*** Opening of EXCERPTED DATA ***

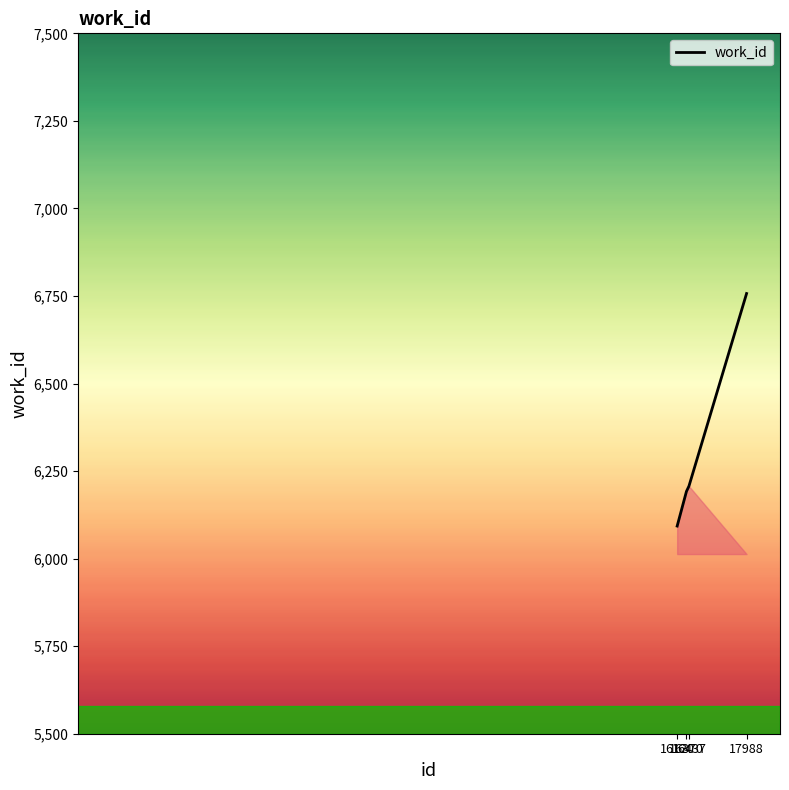

Reading left to right, what are all the values shown in this chart?

6093	6192	6207	6757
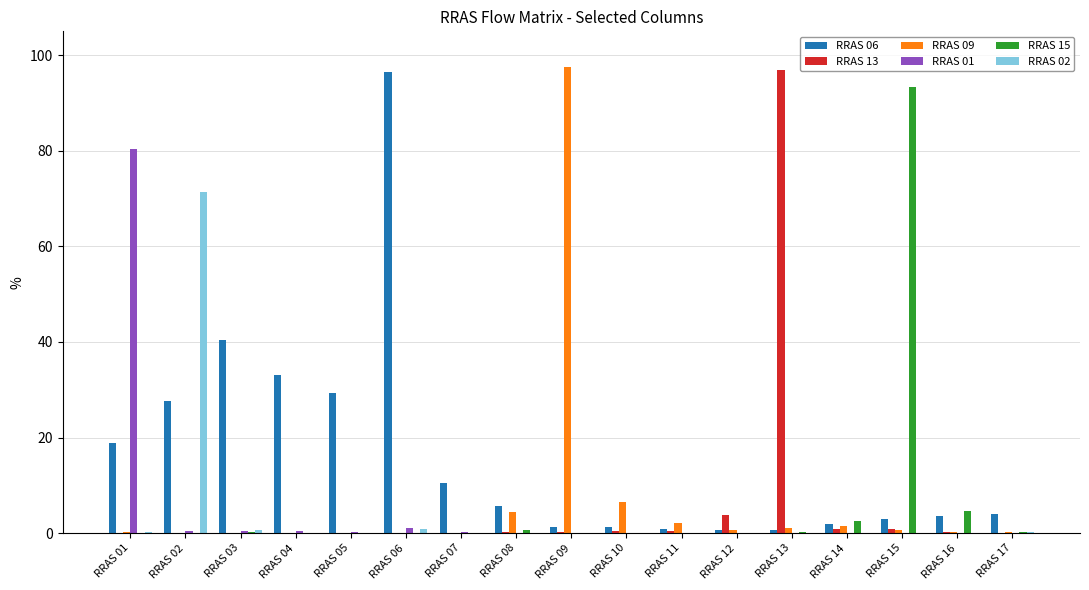

Which series has the largest total across all categories?

RRAS 06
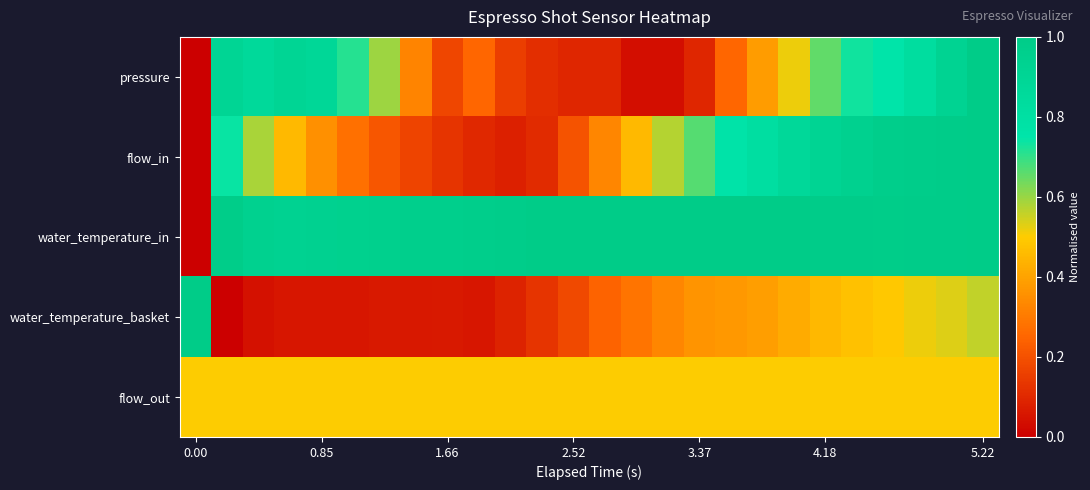

List the series in order of their peak value, lowest first.

flow_out, pressure, flow_in, water_temperature_in, water_temperature_basket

*** Close of EXCERPTED DATA ***

TASK DESCRIPTION
Please copy the records above word for word, leaving out the pictures.

EXERCISE RESPONSE
Reading left to right, what are all the values shown in this chart?

6093	6192	6207	6757

Which series has the largest total across all categories?

RRAS 06

List the series in order of their peak value, lowest first.

flow_out, pressure, flow_in, water_temperature_in, water_temperature_basket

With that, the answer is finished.